A Non-sense Novelette
The Treasured Past
Chandu had only added a heaped tablespoonful of salt and pepper each to his father’s post lunch, pre nap tumbler of milk with the sole intention of varying the flavor of what he felt to be a monotonous routine going on for years.
His father, always in a placid and benign mood at this time of the day, took the first sip in his usual reclining posture, choked violently and in a matter of seconds came to right conclusions. He jumped to catch hold of Chandu with a promise to skin him alive.
Chandu ran like a hare and in no time he had wandered to the adjoining village and strolled aimlessly pondering deeply on the injustices prevailing in this world.
Here he was accosted by two of his school chums who persuaded a large black malignant mongrel to chase Chandu away.

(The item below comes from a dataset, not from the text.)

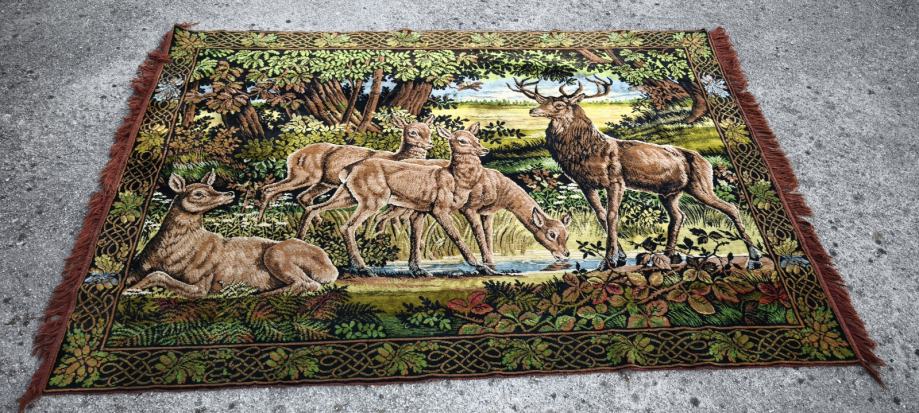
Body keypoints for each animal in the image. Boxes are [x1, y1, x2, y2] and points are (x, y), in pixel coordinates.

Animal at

Chandu made his second fastest sprint that day, rather less successfully as the barking menace appeared to be drawing closer, when his lady luck in the form of a remarkable girl came across the road.
The mere stare of the girl was enough to cow down the mongrel which whimpered, down flagged its tail and hurriedly sneaked away down a dark lane. A second stare directed at Chand’s school chums proved to be equally effective. A third stare directed at Chandu proved, however, to be in reverse gear.
Chandu was looking up in awe, mesmerized, when their eyes met. This was one of those crucial moments in history about which epics are written and Chandu felt what Romeo must have on his first eyeful of Juliet.
But this was no ordinary Juliet. She was Nanibala in her figure and personality, she was a strong one who liked to dominate scenes. She was also the only daughter of Balaram, only rival in the milk business, but this Chandu was unaware of.
After a close scrutiny, Nanibala asked, “are you Chandu?”
Chandu nodded, glowing inwardly at his own rise of fame in hitherto unknown terrain, though he was aware that his Independence Day performance in school had a lot to do with his publicity.
“Come with me,” she ordered and Chandu meekly followed her to a large cowshed. She untied a fat calf and said, “like a good boy go to your mum and have some milk,” the part addressed to the calf.
Then she proceeded to sit on a hay loft in one corner and asked while patting Chandu down, “Do you smoke?”
Before Chandu , still in a trance, could respond, she deftly produced a cigarette from the folds of her clothes and said, “I got this snitched from my father’s pack and want to give it a try.”
What followed was the usual routine of cough, smoke and tears with a mutual consent of disgust. But the bond was made.
In the days that followed Chandu was at the beck and call of Nanibala, ran errands for her, albeit in a secretive way, as both were well aware of their parents’ rivalry. And for some time Chandu’s poetic scribbles found a definite direction.